**Work to complete:**
Gather each line of the records where "bottom" appears.

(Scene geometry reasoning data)
☆ ☆ ☆ ☆
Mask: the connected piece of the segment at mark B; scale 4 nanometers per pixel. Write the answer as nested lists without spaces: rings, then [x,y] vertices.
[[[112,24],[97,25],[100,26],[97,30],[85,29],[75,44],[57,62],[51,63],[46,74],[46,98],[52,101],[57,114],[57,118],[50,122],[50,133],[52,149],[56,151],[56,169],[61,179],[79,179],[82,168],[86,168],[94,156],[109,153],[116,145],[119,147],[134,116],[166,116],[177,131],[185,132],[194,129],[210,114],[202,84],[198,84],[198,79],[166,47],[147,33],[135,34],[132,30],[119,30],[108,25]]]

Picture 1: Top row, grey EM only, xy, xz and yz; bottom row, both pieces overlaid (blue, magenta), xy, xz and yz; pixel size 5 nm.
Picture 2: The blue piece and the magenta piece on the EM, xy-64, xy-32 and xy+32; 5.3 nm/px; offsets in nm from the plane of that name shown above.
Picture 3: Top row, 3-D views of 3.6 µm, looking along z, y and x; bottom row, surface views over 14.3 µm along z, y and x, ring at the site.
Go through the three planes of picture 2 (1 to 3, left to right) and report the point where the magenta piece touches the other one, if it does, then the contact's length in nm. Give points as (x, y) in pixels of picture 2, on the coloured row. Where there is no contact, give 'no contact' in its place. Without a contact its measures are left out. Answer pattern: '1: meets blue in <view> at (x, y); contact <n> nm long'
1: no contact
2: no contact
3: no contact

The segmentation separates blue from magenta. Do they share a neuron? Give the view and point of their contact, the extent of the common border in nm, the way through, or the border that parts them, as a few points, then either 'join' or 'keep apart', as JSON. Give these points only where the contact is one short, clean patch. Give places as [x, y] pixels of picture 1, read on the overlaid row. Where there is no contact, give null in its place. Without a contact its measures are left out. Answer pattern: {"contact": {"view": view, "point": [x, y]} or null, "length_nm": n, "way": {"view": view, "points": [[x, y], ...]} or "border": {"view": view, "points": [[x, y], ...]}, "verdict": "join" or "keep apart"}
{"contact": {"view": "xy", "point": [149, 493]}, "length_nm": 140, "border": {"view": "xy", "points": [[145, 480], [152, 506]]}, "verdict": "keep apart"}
☆ ☆ ☆ ☆
**Expected answer:**
Picture 1: Top row, grey EM only, xy, xz and yz; bottom row, both pieces overlaid (blue, magenta), xy, xz and yz; pixel size 5 nm.
Picture 3: Top row, 3-D views of 3.6 µm, looking along z, y and x; bottom row, surface views over 14.3 µm along z, y and x, ring at the site.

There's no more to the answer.